These events have helped fuel accusations that trade is to blame for problems ranging from exploitation of child labour to global warming and even sexual discrimination. "The WTO seems to be copping the abuse for the failures of every other institution in the world and for everything that goes wrong," says Mr Moore.
However, the WTO's assailants are split over what should be done about it. Some want the organisation cut down to size or even abolished. Many others want it charged with new responsibilities largely unrelated to trade liberalisation, such as global enforcement of labour or environmental standards.
Ironically, such demands are often pressed most vigorously by groups that also denounce the WTO for being undemocratic and already wielding too much power over sovereign governments. Their stance is obviously inconsistent. But it offers an important clue as to why they are focusing so much fire on the WTO.
The reason is that the organisation has proven uniquely effective at writing and implementing global rules. No comparable international forum exists for environmental policymaking, while the International Labour Organisation's efforts to improve labour standards have been largely ineffectual. For many of the WTO's frustrated critics, its powers are as much an object of envy as of anger.
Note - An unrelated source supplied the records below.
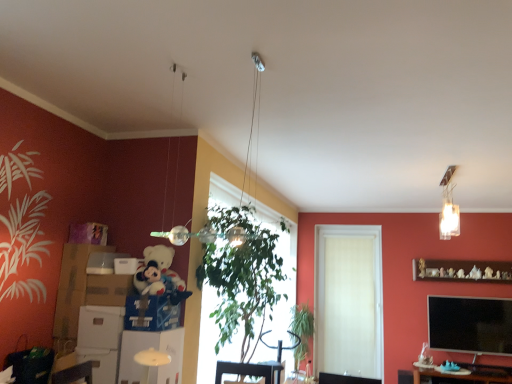
Question: Considering the positions of point (278, 342) and point (90, 307), is point (278, 342) closer or farther from the camera than point (90, 307)?

Choices:
 (A) farther
 (B) closer

Answer: (A)

Question: From a real-world perspective, is metallic silver swivel chair at center above or below white cardboard box at lower left, placed as the 3th cardboard box when sorted from right to left?

Choices:
 (A) above
 (B) below

Answer: (B)

Question: Estimate the real-world distances between objects in this image. Which object is closer to the white matte door at center?

Choices:
 (A) metallic silver swivel chair at center
 (B) green leafy plant at center
 (C) wooden shelf at upper right, which is counted as the first shelf, starting from the right
 (D) matte cardboard box at left, placed as the 2th box when sorted from top to bottom
 (E) green leafy plant at center

Answer: (B)

Question: Based on their relative distances, which object is farther from the green leafy plant at center?

Choices:
 (A) brown wooden table at lower right
 (B) white matte door at center
 (C) wooden shelf at upper right, which appears as the first shelf when viewed from the back
 (D) soft plush toy at left
 (E) green leafy plant at center

Answer: (D)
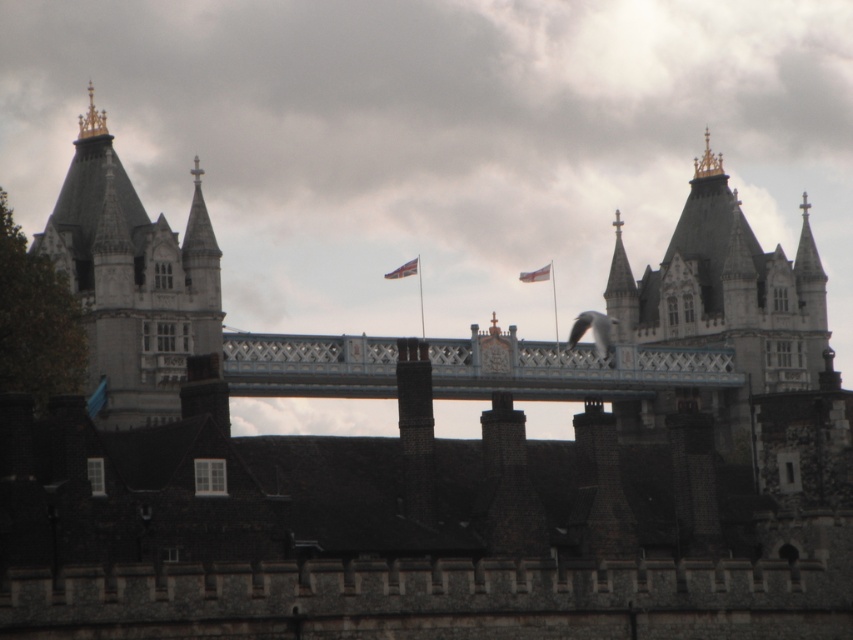
You are standing at the bridge with light blue metal railing and decorative patterns. There are two points marked on the structure. The first point is at coordinates point (189, 308) and the second is at point (579, 364). Which point is nearer to you?

Point (189, 308) is closer to the viewer than point (579, 364).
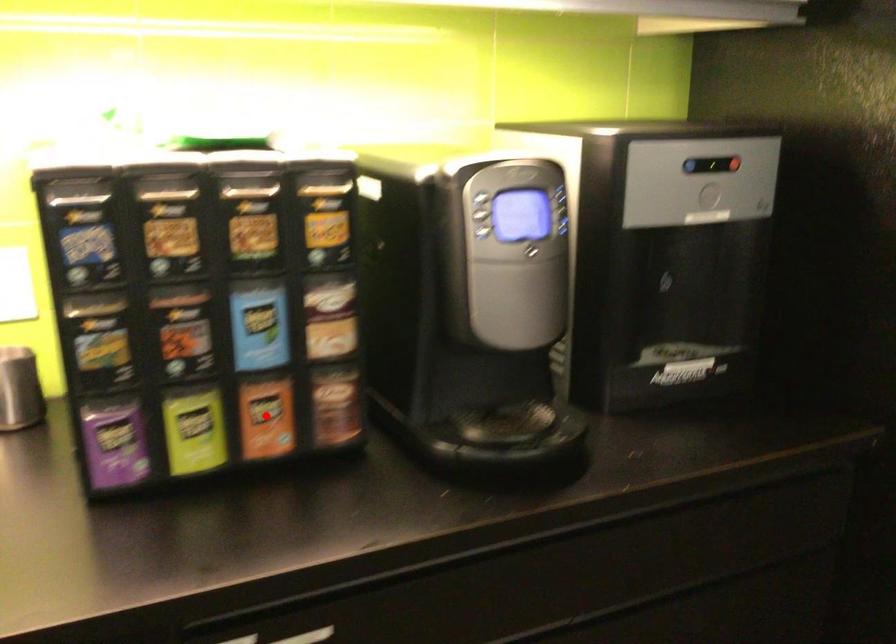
Talks began in the WTO several years ago on the links between trade and environmental rules, and the US and some EU governments want it to discuss labour standards. But there is little chance the organisation will decide to seek to regulate national policies in these areas: developing countries, which make up most of its membership, reject the idea as disguised protectionism.
Such rebuffs, though, are not likely to make the WTO's assailants to go away. The question is how best to deal with them.
Trade policymakers are still searching for satisfactory answers. At US urging, the WTO is trying to make its procedures more transparent and engage in wider public consultation. But that has not noticeably silenced allegations that it is secretive and unaccountable.
Some observers think the US and EU could lower the temperature by asking the WTO to adjudicate fewer tough trade disputes and trying harder to negotiate settlements. However, many politically contentious cases end up in the WTO because bilateral diplomacy has failed.
Others say the WTO could defuse criticisms by doing more to help poor countries. Mr Moore has backed calls for a "development round" aimed at removing barriers to exports, such as agriculture and textiles, of interest to developing economies. But the US and the EU are reluctant to take on their powerful protectionist lobbies in these sectors.
But the biggest problem facing the WTO may not be public hostility but complacency and short memories. Free traders say campaigners against globalisation ignore, or take for granted, the huge boost trade liberalisation has given to prosperity over the past half-century.
Mr Moore believes the key to winning the political battle lies in hammering home the message that liberalisation is a force for good, and that its job is far from finished. "We have to make the case that the WTO is about raising living standards," he says. "If living standards rise, environmental standards rise, families are better off and children normally have a better education. That is why we do what do."
The recent behaviour of governments around the world suggests many implicitly accept that argument. Whether they can sell it to sceptical electorates with the force and conviction needed to keep trade liberalisation moving forward is another matter.